**Records for the exercise:**
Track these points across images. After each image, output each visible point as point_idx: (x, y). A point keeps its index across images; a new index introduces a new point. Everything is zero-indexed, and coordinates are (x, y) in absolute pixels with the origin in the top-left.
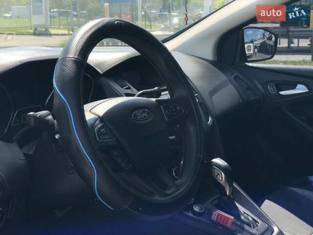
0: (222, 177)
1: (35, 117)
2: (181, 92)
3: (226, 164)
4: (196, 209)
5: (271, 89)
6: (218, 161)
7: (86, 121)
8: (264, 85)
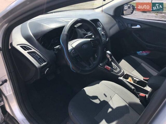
0: (109, 56)
1: (56, 48)
2: (98, 37)
3: (110, 53)
4: (101, 65)
5: (129, 25)
6: (108, 52)
7: (68, 50)
8: (127, 24)
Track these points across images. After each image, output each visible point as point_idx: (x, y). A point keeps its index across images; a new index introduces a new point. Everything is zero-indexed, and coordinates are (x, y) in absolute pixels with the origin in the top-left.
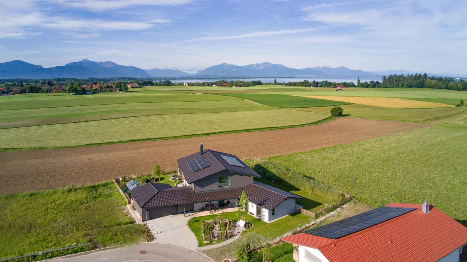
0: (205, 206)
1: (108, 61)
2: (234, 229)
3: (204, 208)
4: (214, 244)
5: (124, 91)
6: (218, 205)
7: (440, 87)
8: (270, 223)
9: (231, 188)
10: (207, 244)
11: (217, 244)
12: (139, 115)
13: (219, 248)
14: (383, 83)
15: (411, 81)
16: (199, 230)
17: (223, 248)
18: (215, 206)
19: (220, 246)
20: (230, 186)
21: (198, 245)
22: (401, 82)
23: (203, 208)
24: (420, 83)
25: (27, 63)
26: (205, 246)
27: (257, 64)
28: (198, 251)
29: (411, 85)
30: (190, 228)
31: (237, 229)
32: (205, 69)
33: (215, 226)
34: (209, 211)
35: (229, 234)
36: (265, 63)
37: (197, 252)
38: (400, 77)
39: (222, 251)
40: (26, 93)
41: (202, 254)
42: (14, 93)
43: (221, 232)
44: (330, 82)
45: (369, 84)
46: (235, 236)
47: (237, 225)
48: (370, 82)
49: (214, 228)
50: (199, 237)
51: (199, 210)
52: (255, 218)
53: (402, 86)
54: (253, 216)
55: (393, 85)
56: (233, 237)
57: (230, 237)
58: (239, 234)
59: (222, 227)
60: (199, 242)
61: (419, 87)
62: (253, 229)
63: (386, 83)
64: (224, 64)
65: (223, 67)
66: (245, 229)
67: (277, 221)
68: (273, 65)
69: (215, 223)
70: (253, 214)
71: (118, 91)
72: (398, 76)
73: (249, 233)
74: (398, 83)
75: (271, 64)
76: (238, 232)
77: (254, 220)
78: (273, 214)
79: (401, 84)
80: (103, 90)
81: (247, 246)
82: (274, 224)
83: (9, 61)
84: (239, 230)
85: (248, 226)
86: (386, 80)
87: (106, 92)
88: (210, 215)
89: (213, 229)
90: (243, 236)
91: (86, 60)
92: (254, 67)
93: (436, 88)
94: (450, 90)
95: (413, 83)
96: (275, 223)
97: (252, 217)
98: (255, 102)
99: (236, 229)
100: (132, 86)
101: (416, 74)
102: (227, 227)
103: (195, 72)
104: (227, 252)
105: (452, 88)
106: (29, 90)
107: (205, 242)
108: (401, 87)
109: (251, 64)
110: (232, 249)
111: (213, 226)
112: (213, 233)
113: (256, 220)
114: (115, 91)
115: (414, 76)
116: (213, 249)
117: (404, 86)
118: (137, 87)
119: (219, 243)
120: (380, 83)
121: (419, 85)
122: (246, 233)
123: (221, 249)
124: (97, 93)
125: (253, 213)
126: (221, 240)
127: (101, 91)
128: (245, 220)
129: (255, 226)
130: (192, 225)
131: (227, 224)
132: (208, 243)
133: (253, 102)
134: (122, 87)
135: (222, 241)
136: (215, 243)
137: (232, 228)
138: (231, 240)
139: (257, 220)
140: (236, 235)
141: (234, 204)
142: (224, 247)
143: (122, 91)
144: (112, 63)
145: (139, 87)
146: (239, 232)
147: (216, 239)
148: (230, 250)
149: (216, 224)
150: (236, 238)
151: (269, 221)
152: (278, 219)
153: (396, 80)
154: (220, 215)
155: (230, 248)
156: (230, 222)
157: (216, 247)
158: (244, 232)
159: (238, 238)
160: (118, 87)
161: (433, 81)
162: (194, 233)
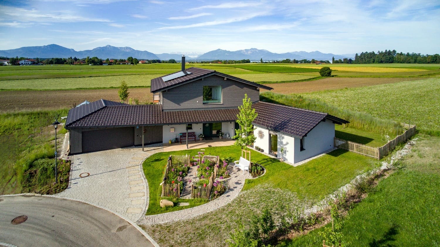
0: (181, 137)
1: (127, 47)
2: (229, 176)
3: (179, 140)
4: (182, 208)
5: (135, 64)
6: (201, 134)
7: (409, 62)
8: (298, 167)
9: (222, 106)
10: (167, 208)
11: (189, 210)
12: (140, 74)
13: (192, 222)
14: (355, 60)
15: (381, 57)
16: (160, 174)
17: (203, 222)
18: (197, 136)
19: (196, 215)
20: (222, 103)
21: (147, 209)
22: (373, 58)
23: (176, 139)
24: (390, 58)
25: (62, 47)
26: (162, 212)
27: (245, 50)
28: (140, 226)
29: (381, 61)
30: (144, 170)
31: (235, 175)
32: (204, 54)
33: (191, 169)
34: (186, 145)
35: (219, 186)
36: (252, 49)
37: (139, 229)
38: (370, 54)
39: (200, 231)
40: (53, 64)
41: (147, 237)
42: (43, 64)
43: (202, 180)
44: (308, 61)
45: (343, 61)
46: (231, 192)
47: (234, 169)
48: (344, 59)
49: (190, 173)
50: (155, 190)
51: (170, 142)
52: (266, 158)
53: (374, 62)
54: (262, 153)
55: (365, 61)
56: (227, 194)
57: (221, 193)
58: (239, 186)
59: (206, 170)
60: (152, 202)
61: (389, 63)
62: (267, 177)
63: (358, 60)
64: (219, 49)
65: (218, 52)
66: (250, 177)
67: (310, 163)
68: (259, 50)
69: (193, 163)
70: (263, 151)
71: (130, 64)
72: (369, 53)
73: (259, 185)
74: (369, 59)
75: (257, 49)
76: (237, 183)
77: (266, 161)
78: (302, 149)
79: (372, 60)
80: (117, 63)
81: (265, 220)
82: (306, 168)
83: (47, 45)
84: (238, 178)
85: (256, 171)
86: (358, 58)
87: (120, 64)
88: (186, 150)
89: (186, 175)
90: (249, 192)
91: (109, 45)
92: (243, 52)
93: (405, 63)
94: (419, 63)
95: (383, 59)
96: (309, 167)
97: (261, 155)
98: (246, 69)
99: (233, 175)
100: (143, 62)
101: (386, 50)
102: (215, 171)
103: (196, 56)
104: (212, 235)
105: (420, 62)
106: (56, 61)
107: (164, 202)
108: (372, 63)
109: (241, 50)
110: (223, 227)
111: (189, 168)
112: (186, 182)
113: (268, 161)
114: (128, 64)
115: (384, 53)
116: (178, 224)
117: (375, 62)
118: (147, 63)
119: (195, 206)
120: (353, 61)
121: (389, 60)
122: (253, 184)
123: (198, 224)
124: (112, 65)
125: (262, 148)
126: (199, 199)
127: (115, 63)
128: (251, 160)
129: (270, 170)
130: (150, 165)
131: (214, 164)
132: (169, 207)
133: (244, 70)
134: (133, 61)
135: (201, 201)
136: (186, 207)
137: (224, 173)
138: (222, 202)
139: (271, 161)
140: (232, 190)
141: (228, 135)
142: (205, 217)
143: (134, 64)
144: (130, 48)
145: (148, 63)
146: (239, 182)
147: (189, 197)
148: (220, 228)
149: (193, 165)
150: (234, 195)
151: (295, 162)
152: (311, 159)
153: (368, 57)
154: (204, 150)
155: (218, 222)
156: (220, 161)
157: (185, 218)
158: (249, 182)
159: (237, 195)
160: (130, 61)
161: (402, 56)
162: (149, 181)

**Exercise requirements:**
Rewrite all of the data above with every "top-left" changed to "upper-left" and nothing else altered. Leave out the pictures.

**Expected answer:**
Track these points across images. After each image, output each visible point as point_idx: (x, y). A point keeps its index across images; a new index introduces a new point. Everything is zero-indexed, and coordinates are (x, y) in absolute pixels with the origin in the upper-left.
0: (222, 177)
1: (35, 117)
2: (181, 92)
3: (226, 164)
4: (196, 209)
5: (271, 89)
6: (218, 161)
7: (86, 121)
8: (264, 85)
0: (109, 56)
1: (56, 48)
2: (98, 37)
3: (110, 53)
4: (101, 65)
5: (129, 25)
6: (108, 52)
7: (68, 50)
8: (127, 24)
Track these points across images. After each image, output each visible point as point_idx: (x, y). A point keeps its index across images; a new index introduces a new point. Everything is zero-indexed, and coordinates are (x, y) in absolute pixels with the origin in the upper-left.
0: (205, 206)
1: (108, 61)
2: (234, 229)
3: (204, 208)
4: (214, 244)
5: (124, 91)
6: (218, 205)
7: (440, 87)
8: (270, 223)
9: (231, 188)
10: (207, 244)
11: (217, 244)
12: (139, 115)
13: (219, 248)
14: (383, 83)
15: (411, 81)
16: (199, 230)
17: (223, 248)
18: (215, 206)
19: (220, 246)
20: (230, 186)
21: (198, 245)
22: (401, 82)
23: (203, 208)
24: (420, 83)
25: (27, 63)
26: (205, 246)
27: (257, 64)
28: (198, 251)
29: (411, 85)
30: (190, 228)
31: (237, 229)
32: (205, 69)
33: (215, 226)
34: (209, 211)
35: (229, 234)
36: (265, 63)
37: (197, 252)
38: (400, 77)
39: (222, 251)
40: (26, 93)
41: (202, 254)
42: (14, 93)
43: (221, 232)
44: (330, 82)
45: (369, 84)
46: (235, 236)
47: (237, 225)
48: (370, 82)
49: (214, 228)
50: (199, 237)
51: (199, 210)
52: (255, 218)
53: (402, 86)
54: (253, 216)
55: (393, 85)
56: (233, 237)
57: (230, 237)
58: (239, 234)
59: (222, 227)
60: (199, 242)
61: (419, 87)
62: (253, 229)
63: (386, 83)
64: (224, 64)
65: (223, 67)
66: (245, 229)
67: (277, 221)
68: (273, 65)
69: (215, 223)
70: (253, 214)
71: (118, 91)
72: (398, 76)
73: (249, 233)
74: (398, 83)
75: (271, 64)
76: (238, 232)
77: (254, 220)
78: (273, 214)
79: (401, 84)
80: (103, 90)
81: (247, 246)
82: (274, 224)
83: (9, 61)
84: (239, 230)
85: (248, 226)
86: (386, 80)
87: (106, 92)
88: (210, 215)
89: (213, 229)
90: (243, 236)
91: (86, 60)
92: (254, 67)
93: (436, 88)
94: (450, 90)
95: (413, 83)
96: (275, 223)
97: (252, 217)
98: (255, 102)
99: (236, 229)
100: (132, 86)
101: (416, 74)
102: (227, 227)
103: (195, 72)
104: (227, 252)
105: (452, 88)
106: (29, 90)
107: (205, 242)
108: (401, 87)
109: (251, 64)
110: (232, 249)
111: (213, 226)
112: (213, 233)
113: (256, 220)
114: (115, 91)
115: (414, 76)
116: (213, 249)
117: (404, 86)
118: (137, 87)
119: (219, 243)
120: (380, 83)
121: (419, 85)
122: (246, 233)
123: (221, 249)
124: (97, 93)
125: (253, 213)
126: (221, 240)
127: (101, 91)
128: (245, 220)
129: (255, 226)
130: (192, 225)
131: (227, 224)
132: (208, 243)
133: (253, 102)
134: (122, 87)
135: (222, 241)
136: (215, 243)
137: (232, 228)
138: (231, 240)
139: (257, 220)
140: (236, 235)
141: (234, 204)
142: (224, 247)
143: (122, 91)
144: (112, 63)
145: (139, 87)
146: (239, 232)
147: (216, 239)
148: (230, 250)
149: (216, 224)
150: (236, 238)
151: (269, 221)
152: (278, 219)
153: (396, 80)
154: (220, 215)
155: (230, 248)
156: (230, 222)
157: (216, 247)
158: (244, 232)
159: (238, 238)
160: (118, 87)
161: (433, 81)
162: (194, 233)
0: (181, 137)
1: (127, 47)
2: (229, 176)
3: (179, 140)
4: (182, 208)
5: (135, 64)
6: (201, 134)
7: (409, 62)
8: (298, 167)
9: (222, 106)
10: (167, 208)
11: (189, 210)
12: (140, 74)
13: (192, 222)
14: (355, 60)
15: (381, 57)
16: (160, 174)
17: (203, 222)
18: (197, 136)
19: (196, 215)
20: (222, 103)
21: (147, 209)
22: (373, 58)
23: (176, 139)
24: (390, 58)
25: (62, 47)
26: (162, 212)
27: (245, 50)
28: (140, 226)
29: (381, 61)
30: (144, 170)
31: (235, 175)
32: (204, 54)
33: (191, 169)
34: (186, 145)
35: (219, 186)
36: (252, 49)
37: (139, 229)
38: (370, 54)
39: (200, 231)
40: (53, 64)
41: (147, 237)
42: (43, 64)
43: (202, 180)
44: (308, 61)
45: (343, 61)
46: (231, 192)
47: (234, 169)
48: (344, 59)
49: (190, 173)
50: (155, 190)
51: (170, 142)
52: (266, 158)
53: (374, 62)
54: (262, 153)
55: (365, 61)
56: (227, 194)
57: (221, 193)
58: (239, 186)
59: (206, 170)
60: (152, 202)
61: (389, 63)
62: (267, 177)
63: (358, 60)
64: (219, 49)
65: (218, 52)
66: (250, 177)
67: (310, 163)
68: (259, 50)
69: (193, 163)
70: (263, 151)
71: (130, 64)
72: (369, 53)
73: (259, 185)
74: (369, 59)
75: (257, 49)
76: (237, 183)
77: (266, 161)
78: (302, 149)
79: (372, 60)
80: (117, 63)
81: (265, 220)
82: (306, 168)
83: (47, 45)
84: (238, 178)
85: (256, 171)
86: (358, 58)
87: (120, 64)
88: (186, 150)
89: (186, 175)
90: (249, 192)
91: (109, 45)
92: (243, 52)
93: (405, 63)
94: (419, 63)
95: (383, 59)
96: (309, 167)
97: (261, 155)
98: (246, 69)
99: (233, 175)
100: (143, 62)
101: (386, 50)
102: (215, 171)
103: (196, 56)
104: (212, 235)
105: (420, 62)
106: (56, 61)
107: (164, 202)
108: (372, 63)
109: (241, 50)
110: (223, 227)
111: (189, 168)
112: (186, 182)
113: (268, 161)
114: (128, 64)
115: (384, 53)
116: (178, 224)
117: (375, 62)
118: (147, 63)
119: (195, 206)
120: (353, 61)
121: (389, 60)
122: (253, 184)
123: (198, 224)
124: (112, 65)
125: (262, 148)
126: (199, 199)
127: (115, 63)
128: (251, 160)
129: (270, 170)
130: (150, 165)
131: (214, 164)
132: (169, 207)
133: (244, 70)
134: (133, 61)
135: (201, 201)
136: (186, 207)
137: (224, 173)
138: (222, 202)
139: (271, 161)
140: (232, 190)
141: (228, 135)
142: (205, 217)
143: (134, 64)
144: (130, 48)
145: (148, 63)
146: (239, 182)
147: (189, 197)
148: (220, 228)
149: (193, 165)
150: (234, 195)
151: (295, 162)
152: (311, 159)
153: (368, 57)
154: (204, 150)
155: (218, 222)
156: (220, 161)
157: (185, 218)
158: (249, 182)
159: (237, 195)
160: (130, 61)
161: (402, 56)
162: (149, 181)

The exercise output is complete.